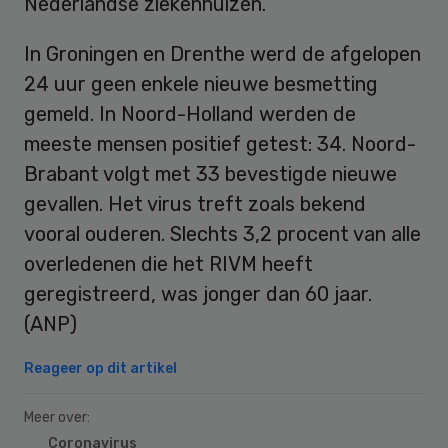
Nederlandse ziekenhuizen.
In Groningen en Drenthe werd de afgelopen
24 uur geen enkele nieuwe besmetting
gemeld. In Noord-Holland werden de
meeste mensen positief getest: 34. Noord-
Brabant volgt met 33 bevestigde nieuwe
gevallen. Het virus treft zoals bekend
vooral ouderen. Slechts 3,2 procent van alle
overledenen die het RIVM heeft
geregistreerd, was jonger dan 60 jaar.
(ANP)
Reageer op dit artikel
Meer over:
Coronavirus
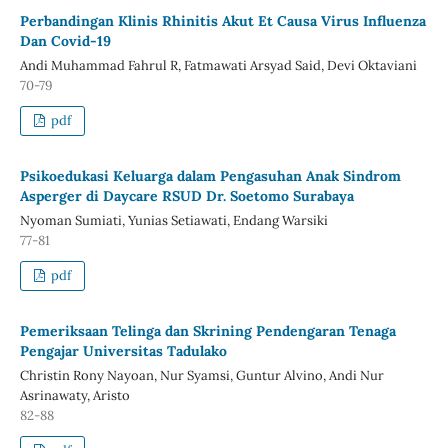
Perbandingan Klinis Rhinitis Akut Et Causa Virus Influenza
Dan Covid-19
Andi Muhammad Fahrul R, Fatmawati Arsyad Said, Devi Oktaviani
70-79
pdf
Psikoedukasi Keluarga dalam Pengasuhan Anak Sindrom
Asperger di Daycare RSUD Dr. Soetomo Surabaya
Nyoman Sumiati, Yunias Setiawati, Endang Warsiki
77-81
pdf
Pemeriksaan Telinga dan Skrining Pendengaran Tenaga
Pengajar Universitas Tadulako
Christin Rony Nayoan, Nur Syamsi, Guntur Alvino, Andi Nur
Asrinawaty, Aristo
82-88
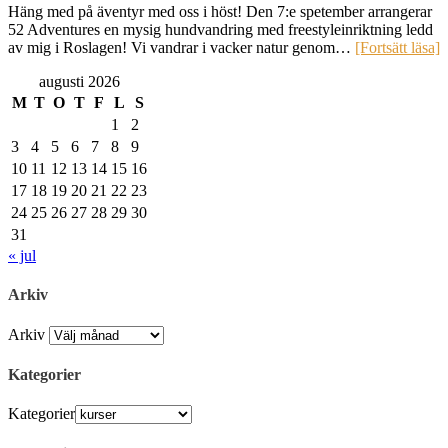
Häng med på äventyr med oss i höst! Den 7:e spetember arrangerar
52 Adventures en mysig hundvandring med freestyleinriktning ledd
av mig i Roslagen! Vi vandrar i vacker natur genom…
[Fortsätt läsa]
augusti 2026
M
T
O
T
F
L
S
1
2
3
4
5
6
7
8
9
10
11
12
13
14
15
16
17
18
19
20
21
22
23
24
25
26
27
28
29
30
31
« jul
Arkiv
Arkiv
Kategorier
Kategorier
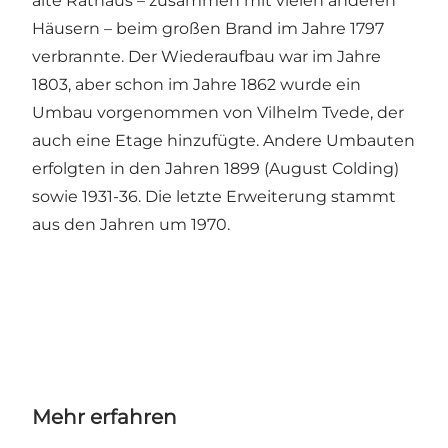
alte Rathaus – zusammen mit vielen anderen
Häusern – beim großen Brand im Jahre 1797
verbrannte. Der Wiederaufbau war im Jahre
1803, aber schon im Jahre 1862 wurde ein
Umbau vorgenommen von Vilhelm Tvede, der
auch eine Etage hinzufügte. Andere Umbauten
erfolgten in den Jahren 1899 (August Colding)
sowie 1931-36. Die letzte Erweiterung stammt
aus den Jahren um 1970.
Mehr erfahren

+++

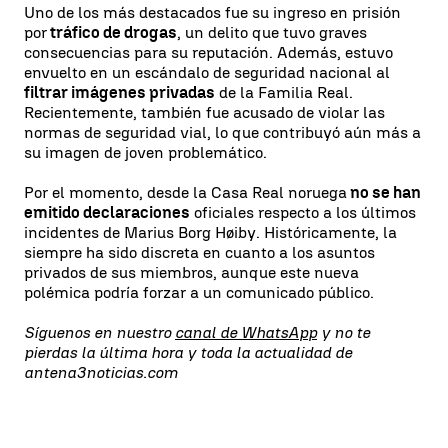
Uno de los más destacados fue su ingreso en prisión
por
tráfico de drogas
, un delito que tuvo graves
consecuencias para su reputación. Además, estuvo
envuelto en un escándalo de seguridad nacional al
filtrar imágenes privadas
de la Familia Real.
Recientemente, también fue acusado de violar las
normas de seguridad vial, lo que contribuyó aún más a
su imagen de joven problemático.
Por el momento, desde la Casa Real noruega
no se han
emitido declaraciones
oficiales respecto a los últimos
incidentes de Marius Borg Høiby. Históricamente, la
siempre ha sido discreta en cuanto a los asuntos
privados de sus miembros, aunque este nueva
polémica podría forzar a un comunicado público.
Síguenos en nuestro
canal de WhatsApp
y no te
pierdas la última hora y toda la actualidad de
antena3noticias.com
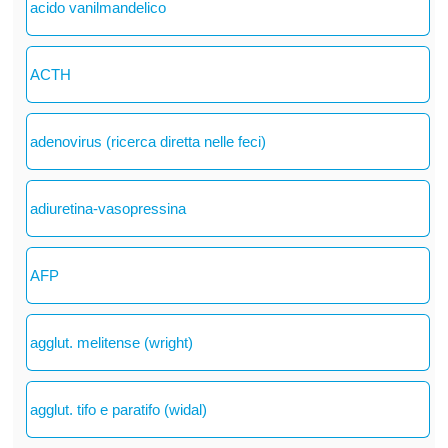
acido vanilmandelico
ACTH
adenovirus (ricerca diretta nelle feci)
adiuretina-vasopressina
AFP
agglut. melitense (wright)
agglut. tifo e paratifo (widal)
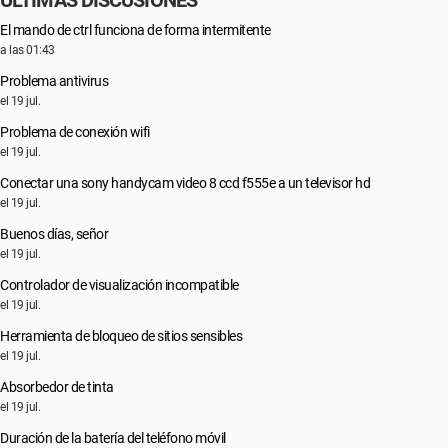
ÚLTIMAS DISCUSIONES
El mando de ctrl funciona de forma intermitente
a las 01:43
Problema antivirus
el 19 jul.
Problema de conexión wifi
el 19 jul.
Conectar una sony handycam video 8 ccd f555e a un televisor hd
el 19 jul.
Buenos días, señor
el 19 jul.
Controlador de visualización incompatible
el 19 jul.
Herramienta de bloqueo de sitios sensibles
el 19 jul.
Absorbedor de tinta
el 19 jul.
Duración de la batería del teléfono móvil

+++

Please work out how many lines of the listing contain the string "agglut", and answer with the number only.

## Written answer
2